Ridl set his beer down on the grass like it weighed ten pounds, and took a long time to light a cigarette. ‘And that’s why you found your way back here?’

‘Yes. I need to be sure.’

‘No way in hell.’

‘You’re certain?’

‘Everyone spoke of her being shot from behind, through the base of the skull. Even the lone discovery site photo supports that. She was found on her belly, pitched forward from the impact.’

‘Shot by someone who might have loved her enough to protect her head with leaves and fold her slacks neatly on top of her?’

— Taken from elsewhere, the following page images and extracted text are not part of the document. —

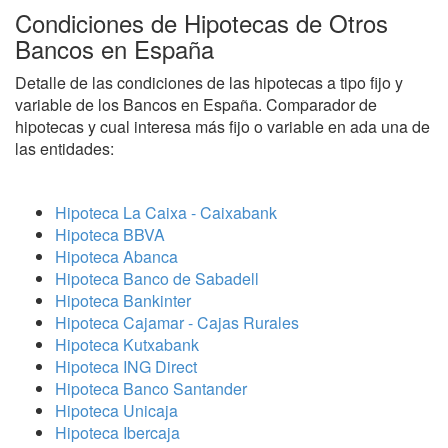
Condiciones de Hipotecas de Otros
Bancos en España
Detalle de las condiciones de las hipotecas a tipo fijo y
variable de los Bancos en España. Comparador de
hipotecas y cual interesa más fijo o variable en ada una de
las entidades:
Hipoteca La Caixa - Caixabank
Hipoteca BBVA
Hipoteca Abanca
Hipoteca Banco de Sabadell
Hipoteca Bankinter
Hipoteca Cajamar - Cajas Rurales
Hipoteca Kutxabank
Hipoteca ING Direct
Hipoteca Banco Santander
Hipoteca Unicaja
Hipoteca Ibercaja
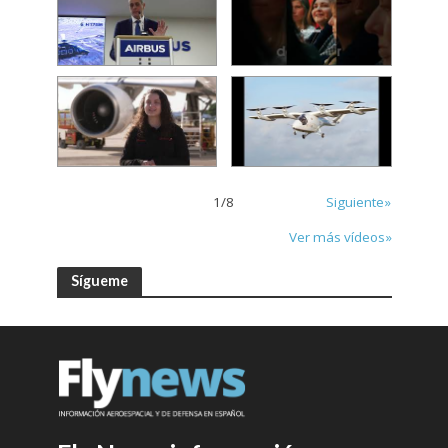
1
/
8
Siguiente»
Ver más vídeos»
Sígueme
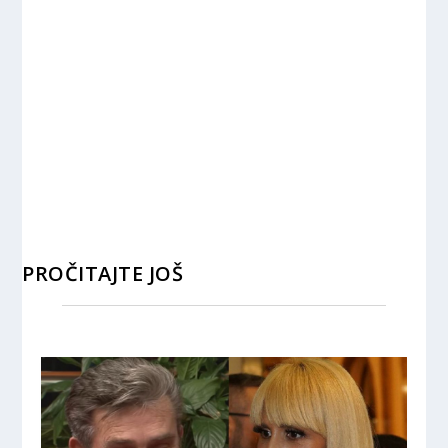
PROČITAJTE JOŠ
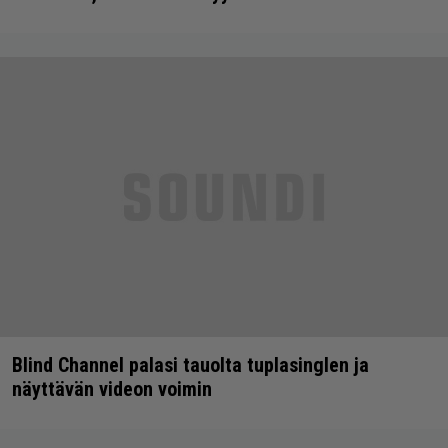
Blind Channel palasi tauolta tuplasinglen ja
näyttävän videon voimin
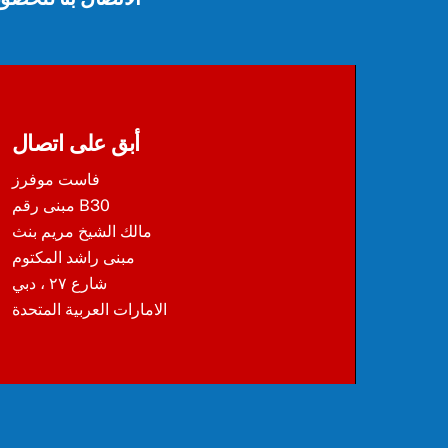
أبق على اتصال
فاست موفرز
مبنى رقم B30
مالك الشيخ مريم بنث
مبنى راشد المكتوم
شارع ٢٧ ، دبي
الامارات العربية المتحدة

‘So I always thought,’ Ridl said.

‘Now there’s something new along that line.’ He told Ridl about the dress wrapped carefully in newspaper, tucked between the casket and the wall of the vault.

‘That places your killer at the funeral home,’ Ridl said, ‘narrowing your list of suspects.’

‘Not by much. All sorts of people could have been in and out of Wiley’s.’

‘Did you check out who owned those cabins south of Poor Farm Road?’

‘Again, too many people. The largest of the cabins was owned blind, by something called the Country Club Partners. It was used by a bunch of prominent locals.’

‘Damn it.’

‘It burned down, right after the murders.’

‘To destroy evidence showing Betty Jo had been kept there,’ Ridl said.

‘Obliterated forever,’ Mac said.

‘Have you caught up with Clamp Reems?’

‘I haven’t tried further. Jen Jessup interviewed him about the case a few years back. He gave her lip service, nothing more than what had been in the papers back in the day.’

Ridl’s voice dropped to a whisper. ‘What has she said about her sister?’

‘I threw her a hint that I knew they were related, but she didn’t respond.’

Ridl coughed – a low gurgle that quickly built into a loud hacking that shook his worn body. When it was over, he leaned back, and sucked air for a moment.